Assigned task ::
All lines in the data that hold the word "wrist" need copying.
____________
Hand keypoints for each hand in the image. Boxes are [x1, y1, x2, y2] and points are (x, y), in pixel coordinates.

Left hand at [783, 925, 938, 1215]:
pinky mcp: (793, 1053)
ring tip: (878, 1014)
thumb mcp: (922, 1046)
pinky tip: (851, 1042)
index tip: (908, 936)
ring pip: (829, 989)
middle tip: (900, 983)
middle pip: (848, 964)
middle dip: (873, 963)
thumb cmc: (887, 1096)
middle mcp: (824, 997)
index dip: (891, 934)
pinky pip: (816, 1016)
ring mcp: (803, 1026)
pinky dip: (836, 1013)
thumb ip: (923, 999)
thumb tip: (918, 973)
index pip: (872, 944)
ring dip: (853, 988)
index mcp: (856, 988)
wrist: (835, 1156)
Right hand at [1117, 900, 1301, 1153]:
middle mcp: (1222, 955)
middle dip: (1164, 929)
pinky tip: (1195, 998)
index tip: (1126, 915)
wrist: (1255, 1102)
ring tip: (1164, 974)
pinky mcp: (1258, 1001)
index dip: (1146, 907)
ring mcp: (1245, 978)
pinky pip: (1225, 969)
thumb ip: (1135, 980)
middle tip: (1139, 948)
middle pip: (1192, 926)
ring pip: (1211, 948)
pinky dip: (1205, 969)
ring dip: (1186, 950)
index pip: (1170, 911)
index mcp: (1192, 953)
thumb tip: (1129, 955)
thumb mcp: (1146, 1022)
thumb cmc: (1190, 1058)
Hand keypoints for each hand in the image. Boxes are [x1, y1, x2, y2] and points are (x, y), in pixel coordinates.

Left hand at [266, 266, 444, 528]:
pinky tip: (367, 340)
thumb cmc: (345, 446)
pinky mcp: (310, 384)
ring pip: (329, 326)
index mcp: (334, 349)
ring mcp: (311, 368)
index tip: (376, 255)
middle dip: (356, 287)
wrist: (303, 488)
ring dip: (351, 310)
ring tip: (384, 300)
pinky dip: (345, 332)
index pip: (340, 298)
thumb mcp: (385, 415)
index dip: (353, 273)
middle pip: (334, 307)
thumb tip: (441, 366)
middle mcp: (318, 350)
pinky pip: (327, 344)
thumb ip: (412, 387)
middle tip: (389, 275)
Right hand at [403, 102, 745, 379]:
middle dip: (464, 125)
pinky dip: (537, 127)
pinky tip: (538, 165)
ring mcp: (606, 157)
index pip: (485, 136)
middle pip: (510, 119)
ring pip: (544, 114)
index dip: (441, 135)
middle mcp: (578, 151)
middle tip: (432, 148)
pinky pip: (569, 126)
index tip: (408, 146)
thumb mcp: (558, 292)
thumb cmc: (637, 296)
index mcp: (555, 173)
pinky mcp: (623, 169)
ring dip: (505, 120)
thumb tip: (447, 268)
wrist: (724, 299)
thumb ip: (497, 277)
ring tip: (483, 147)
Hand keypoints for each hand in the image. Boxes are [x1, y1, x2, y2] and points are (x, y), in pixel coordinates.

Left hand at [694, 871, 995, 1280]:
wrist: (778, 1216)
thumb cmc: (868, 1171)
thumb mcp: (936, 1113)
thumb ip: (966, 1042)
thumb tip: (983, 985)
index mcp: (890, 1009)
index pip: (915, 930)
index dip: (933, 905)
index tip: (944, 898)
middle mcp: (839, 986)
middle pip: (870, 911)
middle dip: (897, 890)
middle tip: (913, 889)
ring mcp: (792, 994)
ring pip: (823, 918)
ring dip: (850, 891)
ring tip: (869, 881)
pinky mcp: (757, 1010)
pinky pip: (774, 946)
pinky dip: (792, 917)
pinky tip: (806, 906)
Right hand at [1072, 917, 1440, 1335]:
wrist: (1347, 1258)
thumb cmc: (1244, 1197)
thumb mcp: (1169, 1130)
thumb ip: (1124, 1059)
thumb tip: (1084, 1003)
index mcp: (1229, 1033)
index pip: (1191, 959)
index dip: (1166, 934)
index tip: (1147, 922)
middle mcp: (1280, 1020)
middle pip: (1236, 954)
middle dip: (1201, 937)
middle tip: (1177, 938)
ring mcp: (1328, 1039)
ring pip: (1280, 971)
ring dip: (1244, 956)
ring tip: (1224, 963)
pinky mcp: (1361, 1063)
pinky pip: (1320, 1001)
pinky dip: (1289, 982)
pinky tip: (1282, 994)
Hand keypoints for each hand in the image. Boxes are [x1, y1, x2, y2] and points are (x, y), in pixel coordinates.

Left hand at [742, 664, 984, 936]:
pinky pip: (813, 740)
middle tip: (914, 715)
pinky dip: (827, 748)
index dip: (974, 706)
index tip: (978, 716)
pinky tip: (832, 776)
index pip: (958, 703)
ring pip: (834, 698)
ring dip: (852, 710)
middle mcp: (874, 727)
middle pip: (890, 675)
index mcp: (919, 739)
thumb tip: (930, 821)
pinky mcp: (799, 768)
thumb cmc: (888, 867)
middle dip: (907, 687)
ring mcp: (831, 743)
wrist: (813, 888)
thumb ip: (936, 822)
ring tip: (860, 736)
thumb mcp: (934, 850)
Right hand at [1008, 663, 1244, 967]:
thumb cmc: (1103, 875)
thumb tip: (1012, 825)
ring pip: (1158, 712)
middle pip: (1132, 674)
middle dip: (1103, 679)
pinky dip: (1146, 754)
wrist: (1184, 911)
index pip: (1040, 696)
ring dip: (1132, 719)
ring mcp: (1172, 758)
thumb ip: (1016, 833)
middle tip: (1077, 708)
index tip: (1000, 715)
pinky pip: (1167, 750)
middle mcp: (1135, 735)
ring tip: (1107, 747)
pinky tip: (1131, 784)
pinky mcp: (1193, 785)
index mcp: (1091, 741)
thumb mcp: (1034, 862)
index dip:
____________
Answer to this problem ::
wrist: (835, 1156)
wrist: (1255, 1102)
wrist: (303, 488)
wrist: (724, 299)
wrist: (778, 1216)
wrist: (1347, 1258)
wrist: (813, 888)
wrist: (1184, 911)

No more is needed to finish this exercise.